WHAT YOU ARE ASKED TO DO: Among the lines below, take the one holding "relevantes en cuanto", the one holding "producción rentable y", and all lines between them. Set them down exactly.

EXERCISE INPUTS:
--- START ---
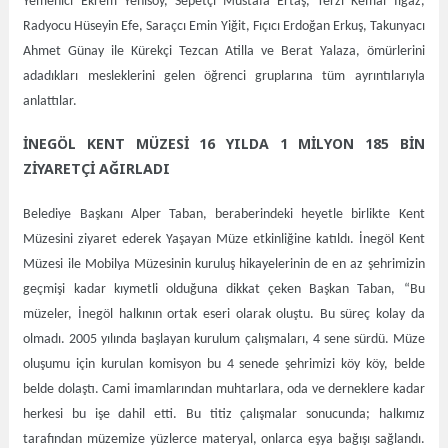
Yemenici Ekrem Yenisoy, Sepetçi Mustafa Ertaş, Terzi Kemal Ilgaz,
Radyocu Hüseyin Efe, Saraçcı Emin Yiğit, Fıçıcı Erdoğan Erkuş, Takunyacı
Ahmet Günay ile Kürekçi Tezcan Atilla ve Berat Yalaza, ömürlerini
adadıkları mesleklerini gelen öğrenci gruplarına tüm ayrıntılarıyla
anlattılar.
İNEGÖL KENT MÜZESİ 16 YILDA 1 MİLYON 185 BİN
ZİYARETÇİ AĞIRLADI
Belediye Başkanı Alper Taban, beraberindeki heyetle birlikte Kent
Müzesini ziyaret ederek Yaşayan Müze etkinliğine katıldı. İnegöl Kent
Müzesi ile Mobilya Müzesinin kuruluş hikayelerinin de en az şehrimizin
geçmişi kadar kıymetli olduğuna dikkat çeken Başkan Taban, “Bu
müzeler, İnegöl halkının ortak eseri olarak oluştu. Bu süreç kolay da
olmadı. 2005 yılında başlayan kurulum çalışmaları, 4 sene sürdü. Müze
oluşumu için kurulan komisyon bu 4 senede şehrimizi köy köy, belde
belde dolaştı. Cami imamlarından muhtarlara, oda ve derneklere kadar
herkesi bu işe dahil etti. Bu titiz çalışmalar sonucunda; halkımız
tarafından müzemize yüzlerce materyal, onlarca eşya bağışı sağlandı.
--- END ---
--- START ---
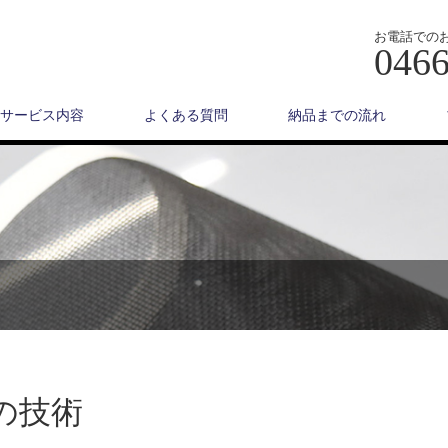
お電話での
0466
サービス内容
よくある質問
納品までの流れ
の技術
--- END ---
--- START ---
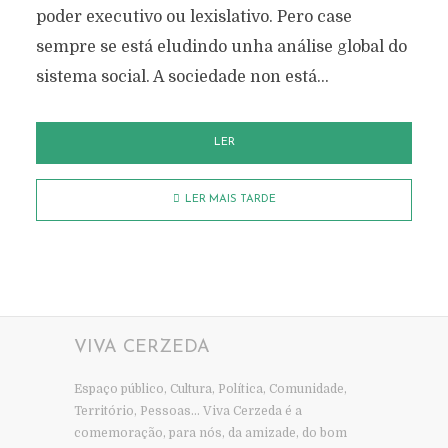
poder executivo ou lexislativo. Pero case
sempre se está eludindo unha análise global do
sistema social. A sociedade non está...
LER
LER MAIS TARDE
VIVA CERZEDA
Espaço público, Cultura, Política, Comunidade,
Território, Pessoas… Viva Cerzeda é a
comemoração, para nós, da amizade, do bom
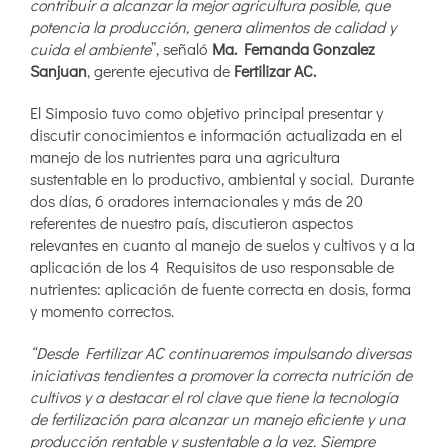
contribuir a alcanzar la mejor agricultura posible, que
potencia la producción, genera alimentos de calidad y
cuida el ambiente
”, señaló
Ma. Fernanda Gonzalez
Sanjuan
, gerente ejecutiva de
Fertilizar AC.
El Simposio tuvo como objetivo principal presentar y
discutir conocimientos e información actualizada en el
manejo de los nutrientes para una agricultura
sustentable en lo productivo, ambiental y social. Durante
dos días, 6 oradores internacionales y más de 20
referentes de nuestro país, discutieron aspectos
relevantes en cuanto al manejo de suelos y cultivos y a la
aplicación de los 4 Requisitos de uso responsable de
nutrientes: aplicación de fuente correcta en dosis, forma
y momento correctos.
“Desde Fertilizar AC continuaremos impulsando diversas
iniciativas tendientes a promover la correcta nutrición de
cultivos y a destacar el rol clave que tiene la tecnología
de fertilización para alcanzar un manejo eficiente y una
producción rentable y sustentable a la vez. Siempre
--- END ---
SOLUTION FOR THIS EXERCISE:
relevantes en cuanto al manejo de suelos y cultivos y a la
aplicación de los 4 Requisitos de uso responsable de
nutrientes: aplicación de fuente correcta en dosis, forma
y momento correctos.
“Desde Fertilizar AC continuaremos impulsando diversas
iniciativas tendientes a promover la correcta nutrición de
cultivos y a destacar el rol clave que tiene la tecnología
de fertilización para alcanzar un manejo eficiente y una
producción rentable y sustentable a la vez. Siempre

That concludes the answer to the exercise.